Of course, that’s not to say immigrants don’t have constitutional rights. They can access those that are outlined in the Fourth, Fifth, and Sixth Amendments. That means they:
● Are protected against unreasonable government searches and seizures
● Can opt to remain silent when questioned by law enforcement officers
● Have the right to receive a speedy, public trial
Can an Undocumented Immigrant Become a Legal Citizen?
Ultimately, most immigrants want to become American citizens. Many of them came into the country in the first place to find job opportunities or be closer to their families. Some have been here for the majority of their lives or since early childhood. So deporting them back to their country of origin, when they may not even speak the language, would be particularly cruel.

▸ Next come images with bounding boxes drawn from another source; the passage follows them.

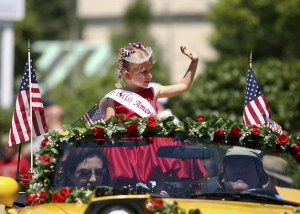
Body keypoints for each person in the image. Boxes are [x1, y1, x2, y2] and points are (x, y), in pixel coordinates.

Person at [98, 42, 206, 191]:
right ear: (127, 75)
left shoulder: (153, 92)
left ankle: (161, 192)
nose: (149, 75)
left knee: (169, 146)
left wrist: (194, 62)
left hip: (151, 147)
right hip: (126, 150)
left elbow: (183, 86)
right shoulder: (115, 97)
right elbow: (109, 127)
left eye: (150, 70)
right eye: (143, 72)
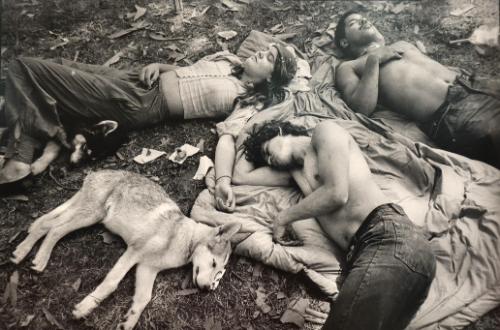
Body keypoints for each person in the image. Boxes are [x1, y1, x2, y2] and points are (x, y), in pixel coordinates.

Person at [0, 44, 297, 189]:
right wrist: (159, 65)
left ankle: (20, 159)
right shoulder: (228, 60)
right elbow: (187, 70)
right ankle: (47, 137)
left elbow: (231, 136)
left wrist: (223, 179)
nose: (260, 53)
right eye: (265, 49)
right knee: (58, 68)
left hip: (140, 102)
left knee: (25, 68)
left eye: (269, 58)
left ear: (269, 80)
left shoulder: (246, 98)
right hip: (136, 80)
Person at [237, 119, 436, 330]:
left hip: (389, 238)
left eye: (268, 149)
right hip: (370, 254)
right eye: (266, 159)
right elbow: (239, 176)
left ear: (279, 131)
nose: (269, 159)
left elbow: (337, 194)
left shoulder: (326, 132)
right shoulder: (296, 174)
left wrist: (283, 218)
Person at [334, 11, 500, 168]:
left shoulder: (401, 44)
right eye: (353, 23)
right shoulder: (349, 67)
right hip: (451, 111)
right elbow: (361, 108)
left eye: (363, 17)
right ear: (344, 42)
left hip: (472, 84)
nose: (363, 20)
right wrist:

Fortunately, there are avenues through which undocumented immigrants can become lawful citizens. It’s just harder than one might hope. After all, many illegal immigrants cannot simply apply for a green card and stay in the country. Even marrying a U.S. citizen and having children comes with no guarantee.
Instead, immigrants have to go through the proper channels, which are often incredibly slow. Still, if you make it through the difficult process, you have a chance of becoming a citizen.
So is being illegal a crime in the United States? Well, you won’t go to prison for it since it’s not a criminal offense. Still, as a civil violation, it may result in deportation — unless you make your home in a sanctuary city and follow the rule of the law!